Why on earth would you want to do this? This is a typical question my peers ask me sometimes. My answer, more often than not, is just: “I like to reinvent the wheel…I’m masochistic like that”. But that is not the truth. Not the whole truth, at least.
Sure…I do like reinventing the wheel (and don’t even get me started on that whole masochism thing). Sitting at the desk for hours and hours trying to wrap your head around a topic you don’t understand…it is, in my opinion, the best possible way of getting to know a technology and truly understanding it.
Reinventing the wheel can teach you so much. It leads to, sometimes unplanned, innovation and keeps your grey matter working. This world needs people who reinvent the wheel. (Please don’t actually reinvent the wheel…that would be stupid, right?)
I’m not saying that any of my projects will lead to anything or are in any way better than existing solutions, but they allow me to understand a specific technology better and might allow people who are already familiar with said technology to get a new, fresh viewpoint on a specific topic.
I have previously made some attempts at writing my own instruction set and VM but I have always failed. Not because I lacked the theoretical knowledge or anything, but much rather because I lacked the deep understanding. I always got too experimental. This time around, I tried a different approach: start with what you know, go on from there.
But what is an instruction set?
An instruction set is a group of commands for a CPU in machine language. The term can refer to all possible instructions for a CPU or a subset of instructions to enhance its performance in certain situations.
An instruction set consists of opcodes.

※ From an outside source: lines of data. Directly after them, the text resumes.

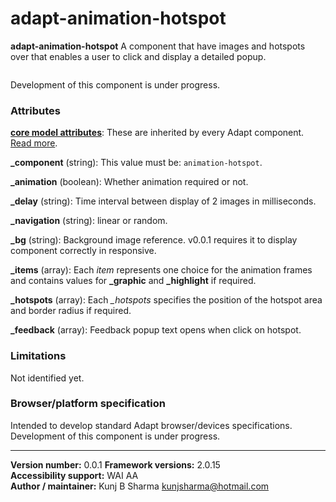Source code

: # adapt-animation-hotspot  

**adapt-animation-hotspot** A component that have images and hotspots over that enables a user to click and display a detailed popup.

<img src="" alt="">

Development of this component is under progress.

### Attributes

[**core model attributes**](https://github.com/adaptlearning/adapt_framework/wiki/Core-model-attributes): These are inherited by every Adapt component. [Read more](https://github.com/adaptlearning/adapt_framework/wiki/Core-model-attributes).

**_component** (string): This value must be: `animation-hotspot`.

**_animation** (boolean): Whether animation required or not.

**_delay** (string): Time interval between display of 2 images in milliseconds.

**_navigation** (string): linear or random.

**_bg** (string): Background image reference. v0.0.1 requires it to display component correctly in responsive.

**_items** (array): Each *item* represents one choice for the animation frames and contains values for **_graphic** and **_highlight** if required.

**_hotspots** (array): Each *_hotspots* specifies the position of the hotspot area and border radius if required.

**_feedback** (array): Feedback popup text opens when click on hotspot.

### Limitations

Not identified yet. 

### Browser/platform specification

Intended to develop standard Adapt browser/devices specifications. Development of this component is under progress.

----------------------------
**Version number:**  0.0.1 
**Framework versions:** 2.0.15  
**Accessibility support:** WAI AA    
**Author / maintainer:** Kunj B Sharma <kunjsharma@hotmail.com>    
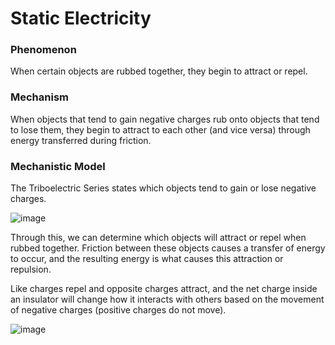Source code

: # Static Electricity

### Phenomenon

When certain objects are rubbed together, they begin to attract or repel.

### Mechanism

When objects that tend to gain negative charges rub onto objects that tend to lose them, they begin to attract to each other (and vice versa) through energy transferred during friction.

### Mechanistic Model

The Triboelectric Series states which objects tend to gain or lose negative charges.

![image](https://www.researchgate.net/profile/Sean_Gauntt/publication/320963861/figure/fig1/AS:725671177375744@1550024899414/TRIBOELECTRIC-SERIES.png)

Through this, we can determine which objects will attract or repel when rubbed together. Friction between these objects causes a transfer of energy to occur, and the resulting energy is what causes this attraction or repulsion.

Like charges repel and opposite charges attract, and the net charge inside an insulator will change how it interacts with others based on the movement of negative charges (positive charges do not move).

![image](https://i.imgur.com/gC53krq.png)
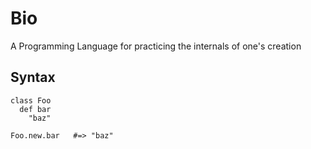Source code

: Bio
===

A Programming Language for practicing the internals of one's creation

Syntax
------
    class Foo
      def bar
        "baz"

    Foo.new.bar   #=> "baz"
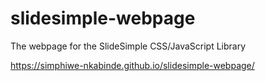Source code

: # slidesimple-webpage
The webpage for the SlideSimple CSS/JavaScript Library

https://simphiwe-nkabinde.github.io/slidesimple-webpage/
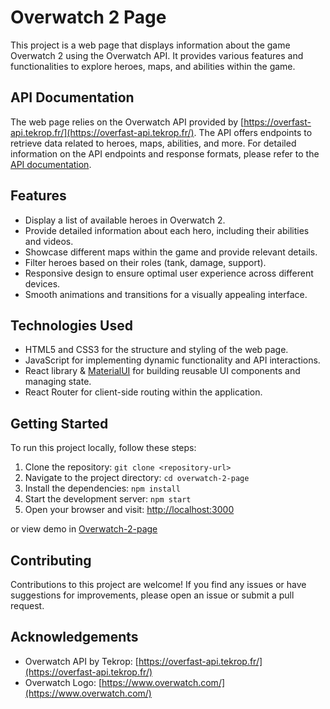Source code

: # Overwatch 2 Page

This project is a web page that displays information about the game Overwatch 2 using the Overwatch API. It provides various features and functionalities to explore heroes, maps, and abilities within the game.

## API Documentation

The web page relies on the Overwatch API provided by [https://overfast-api.tekrop.fr/](https://overfast-api.tekrop.fr/). The API offers endpoints to retrieve data related to heroes, maps, abilities, and more. For detailed information on the API endpoints and response formats, please refer to the [API documentation](https://overfast-api.tekrop.fr/docs).

## Features

- Display a list of available heroes in Overwatch 2.
- Provide detailed information about each hero, including their abilities and videos.
- Showcase different maps within the game and provide relevant details.
- Filter heroes based on their roles (tank, damage, support).
- Responsive design to ensure optimal user experience across different devices.
- Smooth animations and transitions for a visually appealing interface.

## Technologies Used

- HTML5 and CSS3 for the structure and styling of the web page.
- JavaScript for implementing dynamic functionality and API interactions.
- React library & [MaterialUI](https://mui.com/material-ui/) for building reusable UI components and managing state.
- React Router for client-side routing within the application.

## Getting Started

To run this project locally, follow these steps:

1. Clone the repository: `git clone <repository-url>`
2. Navigate to the project directory: `cd overwatch-2-page`
3. Install the dependencies: `npm install`
4. Start the development server: `npm start`
5. Open your browser and visit: [http://localhost:3000](http://localhost:3000)

or view demo in [Overwatch-2-page](https://overwatch2-navi.netlify.app/)

## Contributing

Contributions to this project are welcome! If you find any issues or have suggestions for improvements, please open an issue or submit a pull request.

## Acknowledgements

- Overwatch API by Tekrop: [https://overfast-api.tekrop.fr/](https://overfast-api.tekrop.fr/)
- Overwatch Logo: [https://www.overwatch.com/](https://www.overwatch.com/)
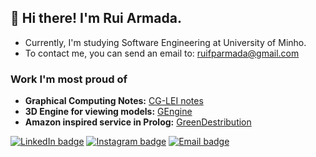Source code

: ## 👋 Hi there! I'm Rui Armada.
- Currently, I'm studying Software Engineering at University of Minho.
- To contact me, you can send an email to: ruifparmada@gmail.com

### Work I'm most proud of
* **Graphical Computing Notes:** [CG-LEI notes](https://wide-joke-855.notion.site/Computa-o-Gr-fica-LEI-534cfe5f113e46298c8de27ebdcf3555)
* **3D Engine for viewing models:** [GEngine](https://github.com/RuiArmada/GEngine)
* **Amazon inspired service in Prolog:** [GreenDestribution](https://github.com/RuiArmada/LEI/tree/main/LEI/3%20Year/1%20Semester/IA/Green-Distribution)

[![LinkedIn badge](https://img.shields.io/badge/-RuiArmada-blue?style=flat&logo=linkedin)](https://www.linkedin.com/in/ruiarmada/)
[![Instagram badge](https://img.shields.io/badge/-RuiArmada-purple?style=flat&logo=Instagram&logoColor=white)](https://www.instagram.com/rui_armada98/)
[![Email badge](https://img.shields.io/badge/-RuiArmada-red?style=flat&logo=Gmail&logoColor=white)](mailto:ruifparmada@gmail.com)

An opcode is a byte that signifies the operation to be executed. Many instruction sets are developed not to be executed by a physical CPU, but rather by a VM (or Virtual Machine).
And what is a VM?
A virtual machine is a program that simulates a CPU that implements an instruction set. A desktop CPU implements the x86 instruction set in hardware (the CPU is wired to implement the instruction set). A hypervisor like VirtualBox also implements the x86 instruction set but does this in software.
Some VM’s run instruction sets that are designed to not run on hardware, but just on software in a virtual machine. These VM’s are often called language runtimes. Some examples for this are the JVM or the CLR.
The JVM implements the Java Bytecode instruction set and is the core runtime for languages like Java, Scala or Clojure.
The CLR implements the IL instruction set and is the core runtime of the .NET framework.
And if these VMs are able to implement these instruction sets, hardware should be able to do so too, right? Surprisingly enough, Sun Microsystems (the company that used to develop the Java programming language) has attempted to do so. The project was called picoJava and apparently it even worked quite well!
Defining our own instruction set
So why would you actually define your own instruction set other than for learning purposes? The answer’s quite simple: speed. When writing interpreters, the first thing you do (some would even call it the naïve thing to do) is to run the commands from the abstract syntax tree. Comparing strings, creating dozens of objects and doing other nasty, performance-killing things in the process. While, in some cases, using tree-walk (that’s an interpreter that executes directly from the abstract syntax tree) is justified, in most cases, it isn’t.
The solution to this speed-problem is quite simple: before you run your interpreted code, you compile it to something called bytecode (an instruction set).
I have already defined an instruction set with opcodes. You can find the specification here.
So technically the human readable form isn’t the instruction set. It is what we call a mnemonic representation. My reference implementation (which is written in Go), for instance, doesn’t compile to bytecode but rather interprets this mnemonic representation line-by-line as I needed something to test the mnemonic representation of the instruction set on. A quick and dirty solution if you will. (Basically I just need it as a behavioral reference. So when I write the actual VM later on, I know how the bytecode should behave.)
But how would we actually go about implementing this? And how can we compile a language to our custom bytecode? This can be answered by a couple steps.
- Lex/Parse the source language
- Source language -> mnemonic representation
- Lex/Parse the mnemonic representation
- Mnemonic representation -> Byte representation
- Execute program byte-by-byte
The execution of the program is also fairly trivial. It is literally just an enormous switch statement on the opcode byte.
Since I now have a prototype of the instruction set, I will proceed with writing an actual VM that follows these steps. So there will definitely be a follow-up.
Oh and before I forget: I actually did finish My new home setup! But it was terribly unstable and I couldn’t be bothered to fix something in my config every other day. So I just stuck with Windows and WSL. I run all the docker stuff in VMware (I have my VMs running in bridged mode).